**GOAL OF THE EXERCISE**
Reproduce all of the records word for word, omitting the pictures.
━━━ THE DATA ━━━
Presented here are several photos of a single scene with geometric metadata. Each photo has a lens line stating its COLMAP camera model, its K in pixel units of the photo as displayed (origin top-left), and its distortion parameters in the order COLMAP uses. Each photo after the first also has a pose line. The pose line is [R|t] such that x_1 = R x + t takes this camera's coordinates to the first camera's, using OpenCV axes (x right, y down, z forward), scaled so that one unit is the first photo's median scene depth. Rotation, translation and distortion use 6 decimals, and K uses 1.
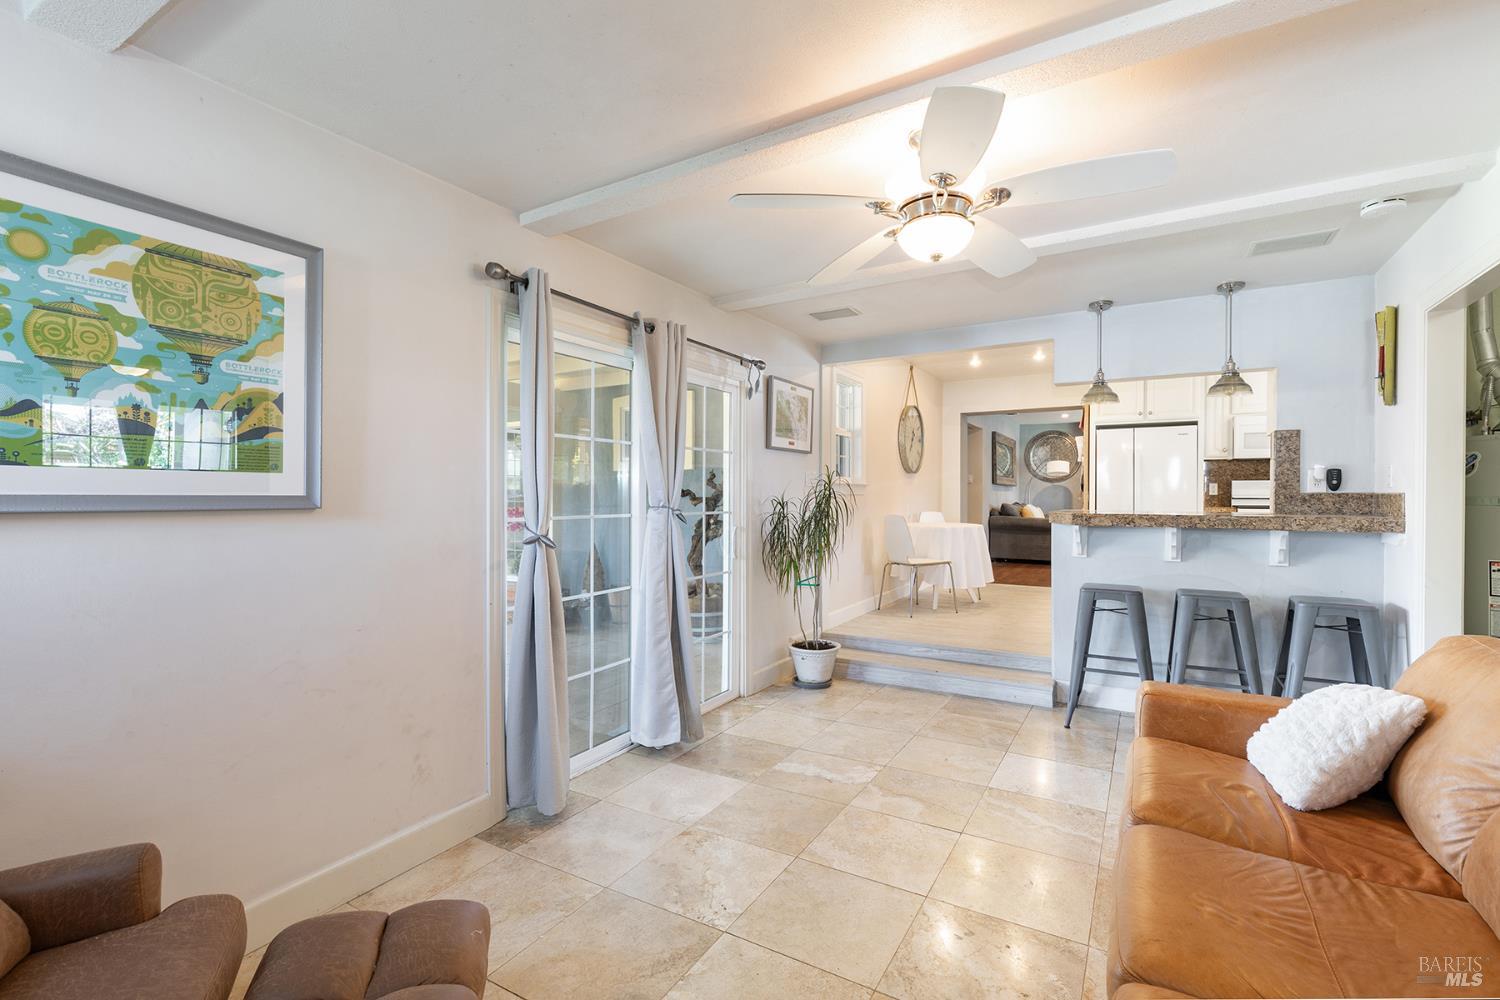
lens RADIAL K [[686.7, 0, 745.7], [0, 686.7, 497.0], [0, 0, 1]] dist [0.005862, 0.000355]
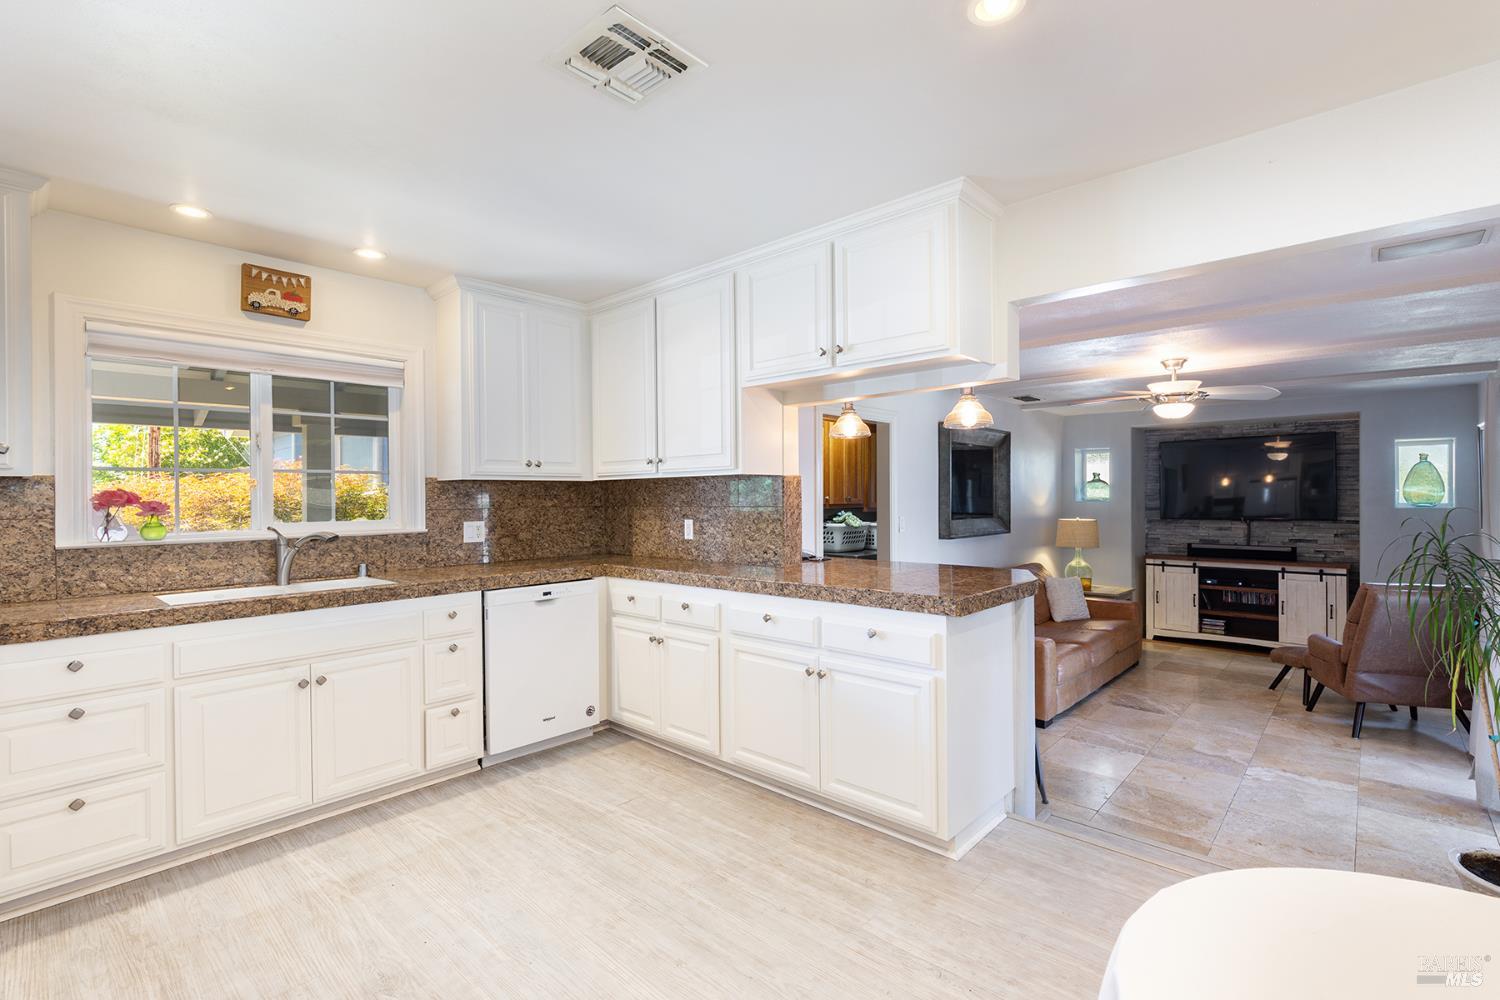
lens RADIAL K [[686.7, 0, 756.2], [0, 686.7, 497.7], [0, 0, 1]] dist [0.005862, 0.000355]
pose [[-0.981528, 0.006364, 0.191211, 0.378164], [0.007204, 0.999967, 0.003699, -0.040060], [-0.191182, 0.005008, -0.981542, 1.113052]]
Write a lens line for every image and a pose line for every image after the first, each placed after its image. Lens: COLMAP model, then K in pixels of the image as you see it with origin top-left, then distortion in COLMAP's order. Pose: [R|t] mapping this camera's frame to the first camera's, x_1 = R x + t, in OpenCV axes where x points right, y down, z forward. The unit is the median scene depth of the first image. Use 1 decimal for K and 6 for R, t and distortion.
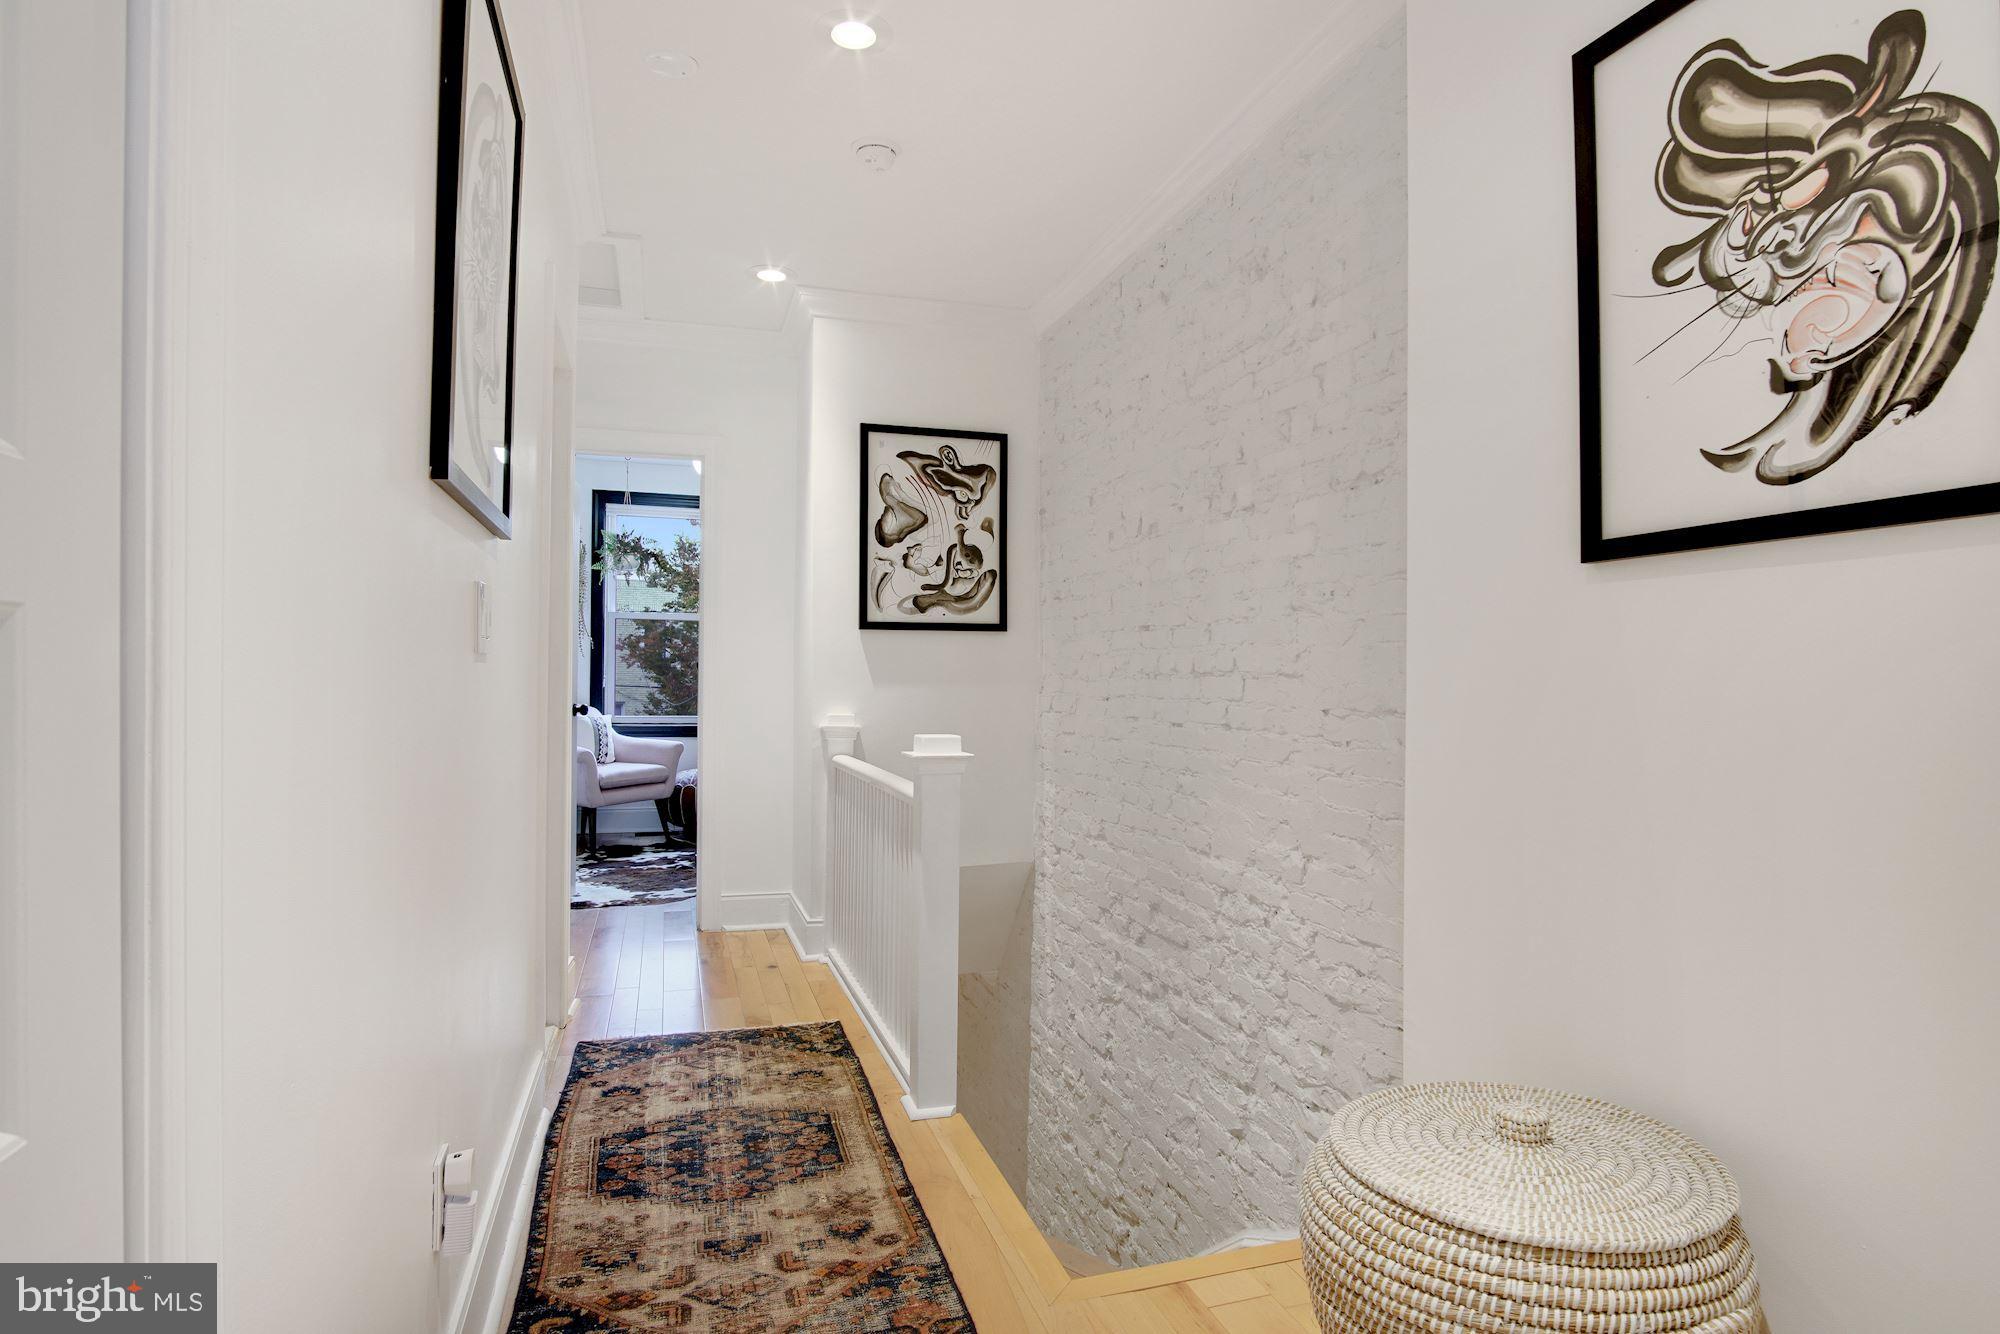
lens RADIAL K [[1077.4, 0, 1002.8], [0, 1077.4, 671.0], [0, 0, 1]] dist [-0.029352, 0.002959]
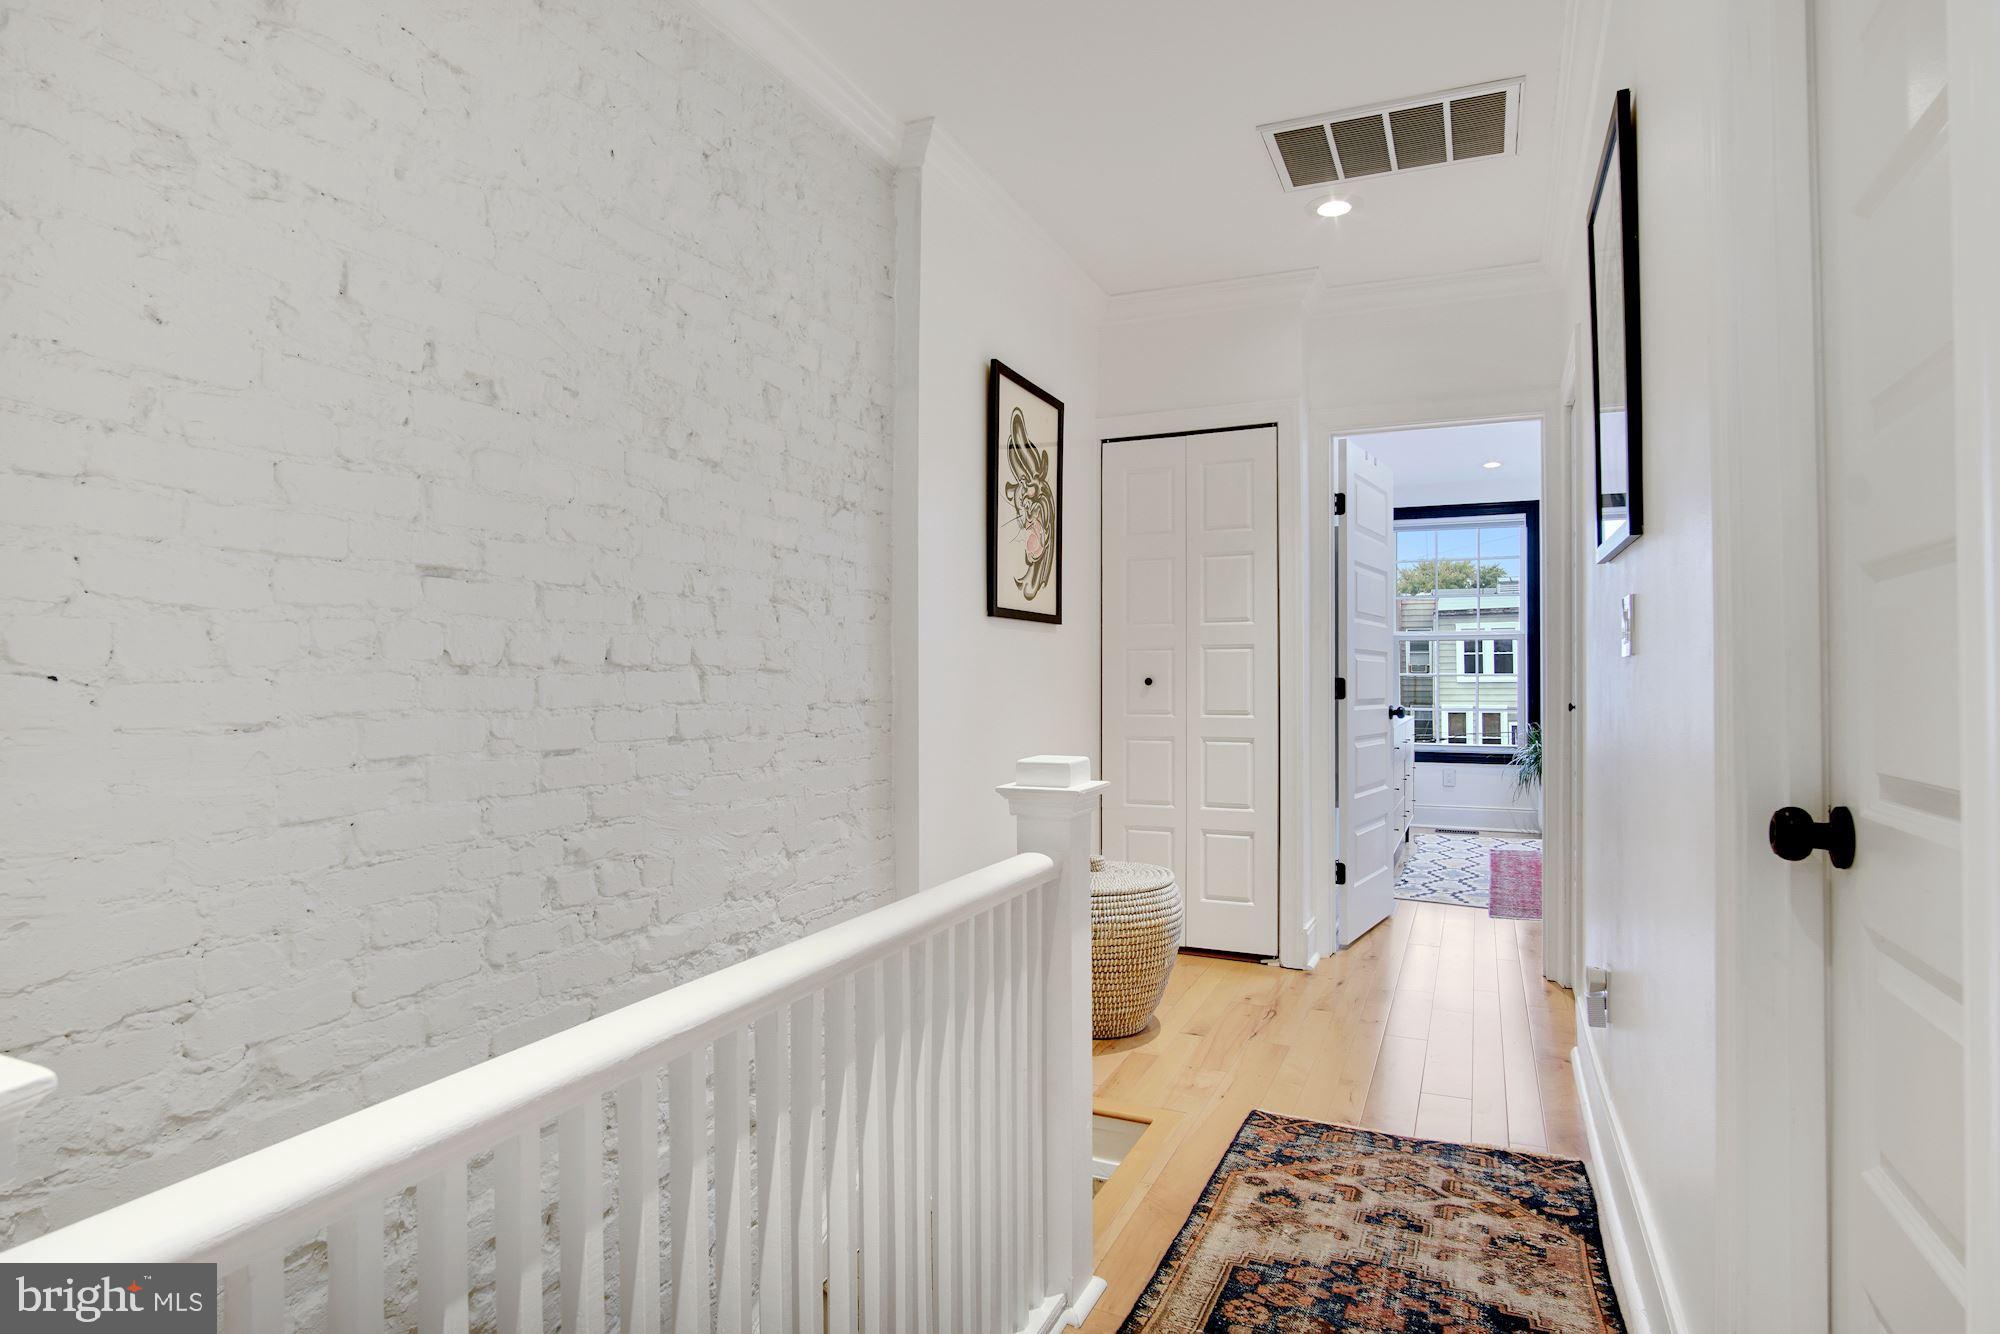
lens RADIAL K [[1083.9, 0, 1012.2], [0, 1083.9, 652.0], [0, 0, 1]] dist [-0.026401, 0.002150]
pose [[-0.756887, 0.011544, 0.653444, -0.640707], [-0.004935, 0.999715, -0.023377, 0.010757], [-0.653527, -0.020918, -0.756614, 1.985376]]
━━━
**EXPECTED ANSWER**
Presented here are several photos of a single scene with geometric metadata. Each photo has a lens line stating its COLMAP camera model, its K in pixel units of the photo as displayed (origin top-left), and its distortion parameters in the order COLMAP uses. Each photo after the first also has a pose line. The pose line is [R|t] such that x_1 = R x + t takes this camera's coordinates to the first camera's, using OpenCV axes (x right, y down, z forward), scaled so that one unit is the first photo's median scene depth. Rotation, translation and distortion use 6 decimals, and K uses 1.
lens RADIAL K [[686.7, 0, 745.7], [0, 686.7, 497.0], [0, 0, 1]] dist [0.005862, 0.000355]
lens RADIAL K [[686.7, 0, 756.2], [0, 686.7, 497.7], [0, 0, 1]] dist [0.005862, 0.000355]
pose [[-0.981528, 0.006364, 0.191211, 0.378164], [0.007204, 0.999967, 0.003699, -0.040060], [-0.191182, 0.005008, -0.981542, 1.113052]]
Write a lens line for every image and a pose line for every image after the first, each placed after its image. Lens: COLMAP model, then K in pixels of the image as you see it with origin top-left, then distortion in COLMAP's order. Pose: [R|t] mapping this camera's frame to the first camera's, x_1 = R x + t, in OpenCV axes where x points right, y down, z forward. The unit is the median scene depth of the first image. Use 1 decimal for K and 6 for R, t and distortion.
lens RADIAL K [[1077.4, 0, 1002.8], [0, 1077.4, 671.0], [0, 0, 1]] dist [-0.029352, 0.002959]
lens RADIAL K [[1083.9, 0, 1012.2], [0, 1083.9, 652.0], [0, 0, 1]] dist [-0.026401, 0.002150]
pose [[-0.756887, 0.011544, 0.653444, -0.640707], [-0.004935, 0.999715, -0.023377, 0.010757], [-0.653527, -0.020918, -0.756614, 1.985376]]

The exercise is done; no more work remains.